According to the Accident Research Institute (ARI) at Bangladesh University of Engineering and Technology (Buet), over 1,000 people died in road crashes in the first three months of this year.

A total of 1,757 people were killed and 3,524 people were injured from 1,443 accidents in Bangladesh from January to June 6, 2018. Among then, 19% were in Dhaka.

All experts and activists involved with traffic issues agree on one thing, there is utter chaos on Dhaka’s streets.

“It is mainly the indiscipline in the sector. Most street accidents involving buses happen when someone is getting on or off a bus,” Mozammel said.

Issues identified by experts include indisciplined drivers, encroachments on roads, absence of adequate footpaths, misplaced footbridges and crossings and commuters ignoring existing overpasses.

Above all, an unhealthy competition takes place among bus companies, leading to reckless and unlawful driving, speeding, bus ramming and a host of other bad practices that go virtually unchecked.


Deadly intersections

According to a ARI study, a total of 307 road accidents took place in Dhaka’s 54 busiest intersections between 2009 and 2015, claiming 198 lives and leaving 103 others injured.

“The government still does not have a proper plan for Dhaka’s road transport system,” Kazi Md Saifun Newaz, an assistant professor at the ARI, said.

He said the Dhaka Transport Coordination Authority (DTCA) is setting up cameras in Gulshan, Mohakhali and Paltan to count vehicles and change signals on the basis of that.

“But Dhaka’s traffic density is too high, so cameras alone cannot detect the traffic movement,” he said.

Unqualified drivers

According to Bangladesh Road Transport Authority (BRTA), there are around 3.3 million registered vehicles in the country,  with only 1.8 million driver’s licences.

BPWA Secretary General Mozammel, however, claimed that a further 1.5 million vehicles operate in Bangladesh in addition to the registered ones. 

BRTA Secretary Showkat Ali said authorities would not be able to prevent road accidents, but punish the culprits.

“After Friday’s road accident, a case was filed against the bus driver and the route permit of the bus company was cancelled. That is all we can do,” he said.

“The general people have to become aware of the issues of road safety and security,” he added.

What the police can do

Dhaka Metropolitan Police (DMP) Additional Commissioner (traffic) Mir Rezaul Alam, in a recent remark to the Dhaka Tribune, agreed that inefficient and unskilled drivers were a major cause of the many accidents.

“Many drivers do not have valid licences. Police fails to strictly enforce traffic laws because of a lack of manpower in the traffic division,” he said.
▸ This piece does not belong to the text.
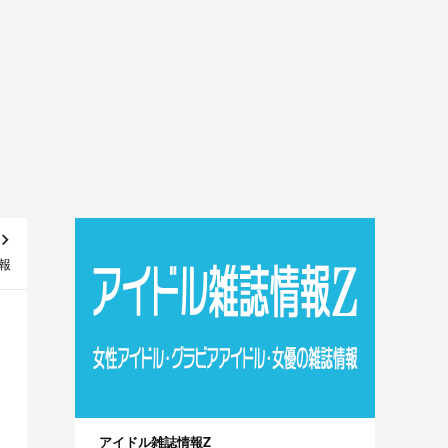
報
アイドル雑誌情報Z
Asked about legal actions, Additional Commissioner (traffic) Mosleh Uddin Ahmed, said that on average, 3,000 cases are filed every day against drivers for violating traffic laws. 

On the other hand, there is no mechanism to control commuters’ movement on roads, he said.

Initiatives underway

The BRTA for the last three years has been running a driver training program. Under this initiative, drivers are receive practical training and licences are then issued to them. 

DTCA Traffic Engineer Md Anisur Rahman said that the government is planning to implement a project to establish specific rules and regulations for bus owners and drivers. 

Anisur said: “Under the project, the government will foot the bill for losses, with aims to create a friendly transportation environment for both the drivers and passengers.

“Drivers will be free from the additional stress of trying to complete their trip quota. This in turn could help reduce road accidents by 50%.”

“By 2020, each route will be operated by one company, allowing the government more control over buses stops and prevent contractual driving,” he said.